O que ninguém conta com todas as letras

  • Diária barata demais no centro quase sempre esconde quarto minúsculo, prédio cansado ou localização barulhenta. Às vezes, os três juntos. Se a foto do quarto só mostra a cama e a cabeceira, questione a metragem.
  • Ar‑condicionado portátil anunciado como ar‑condicionado nem sempre vence o calor. Leia comentários de verão.
  • Café da manhã incluso pode ser fraco. A padaria da esquina geralmente serve melhor por menos.

Como usar as redes econômicas a seu favor

  • ibis budget e B&B são aliados quando o objetivo é gastar na cidade e não na cama. Se a tarifa subir no centro, procure as mesmas redes uma ou duas estações para fora.
  • hotelF1 é solução de emergência ou para viajantes que priorizam somente preço. Antes de fechar, veja a distância real até o metrô.
  • citizenM é bom atalho para quem quer estilo sem pagar luxo pleno. Quartos são pequenos de propósito, mas a cama é excelente e as áreas comuns viram escritório, sala e bar.

Fechando a decisão com segurança Defina um raio de interesse, escolha uma linha de metrô que sirva seu roteiro, selecione três bairros compatíveis, compare hotéis nessas áreas e reserve com antecedência. Leia a metragem do quarto, confirme ar‑condicionado, elevador e política de cancelamento. Verifique a taxa de turismo e o horário de check‑in. Pronto. Essa receita simples evita a maioria das frustrações.

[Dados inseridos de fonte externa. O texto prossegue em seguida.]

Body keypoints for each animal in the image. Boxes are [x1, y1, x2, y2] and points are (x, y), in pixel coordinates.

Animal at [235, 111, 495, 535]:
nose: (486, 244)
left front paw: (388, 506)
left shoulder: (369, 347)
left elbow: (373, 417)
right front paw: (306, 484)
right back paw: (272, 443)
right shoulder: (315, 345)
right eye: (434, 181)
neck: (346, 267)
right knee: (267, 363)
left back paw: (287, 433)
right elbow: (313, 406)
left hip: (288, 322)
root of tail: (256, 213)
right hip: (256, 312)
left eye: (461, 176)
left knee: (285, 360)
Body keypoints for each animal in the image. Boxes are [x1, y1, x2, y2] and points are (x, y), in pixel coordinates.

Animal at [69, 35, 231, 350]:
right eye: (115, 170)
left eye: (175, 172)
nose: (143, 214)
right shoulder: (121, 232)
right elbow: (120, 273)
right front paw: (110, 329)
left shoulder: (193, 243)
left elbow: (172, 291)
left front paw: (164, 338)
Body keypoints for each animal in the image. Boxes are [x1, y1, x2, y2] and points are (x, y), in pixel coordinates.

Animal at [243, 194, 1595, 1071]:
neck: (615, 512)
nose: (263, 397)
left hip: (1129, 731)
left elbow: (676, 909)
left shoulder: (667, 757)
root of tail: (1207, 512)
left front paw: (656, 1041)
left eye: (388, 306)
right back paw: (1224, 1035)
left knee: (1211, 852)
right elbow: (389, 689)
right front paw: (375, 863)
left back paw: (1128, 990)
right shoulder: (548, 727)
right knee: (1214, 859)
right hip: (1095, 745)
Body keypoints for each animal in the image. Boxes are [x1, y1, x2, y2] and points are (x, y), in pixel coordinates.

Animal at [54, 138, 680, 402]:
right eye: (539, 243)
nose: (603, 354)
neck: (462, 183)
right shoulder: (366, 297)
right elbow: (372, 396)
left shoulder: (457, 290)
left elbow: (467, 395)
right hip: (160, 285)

O mapa de preços que muita gente compartilha não é exagero. Em Montmartre, faz sentido ver 100 a 200 euros por noite. No Bairro Latino, 120 a 220. Em Le Marais e Saint‑Germain, 150 a 320. No miolo central 1 a 4, 180 a 350. Em bairros periféricos, 80 a 150. ibis budget costuma oscilar entre 70 e 120, B&B entre 80 e 140, hotelF1 de 50 a 90 e citizenM de 150 a 250. Quartos de 13 a 18 m² são a regra, e os preços sobem bastante quando a data se aproxima. É exatamente por isso que a localização inteligente transforma a viagem. Você gasta com o que usa todos os dias, evita transporte cansativo e volta para casa com a sensação de que Paris ficou ao alcance dos seus passos.

Para quem gosta de caminhar, quer fotos lindas e não pretende perder tempo com baldeações, ficar nos arrondissements centrais faz sentido. Para quem busca preço mais camarada sem abrir mão de praticidade, bairros residenciais com metrô forte entregam muito. Entre um endereço turístico caro e um endereço residencial prático, quase sempre o segundo rende mais dias na cidade pelo mesmo valor.

No fim, Paris recompensa quem planeja. Não é sobre encontrar o hotel perfeito. É sobre alinhar o bairro ao seu roteiro, escolher um quarto com o conforto essencial e usar o metrô como aliado. Com essas peças no lugar, a cidade faz o resto. Você acorda, caminha, atravessa pontes, toma café olhando a rua acordar e volta à noite com a sensação boa de ter feito uma escolha simples e certa. E isso, em Paris, vale tanto quanto um quarto com vista.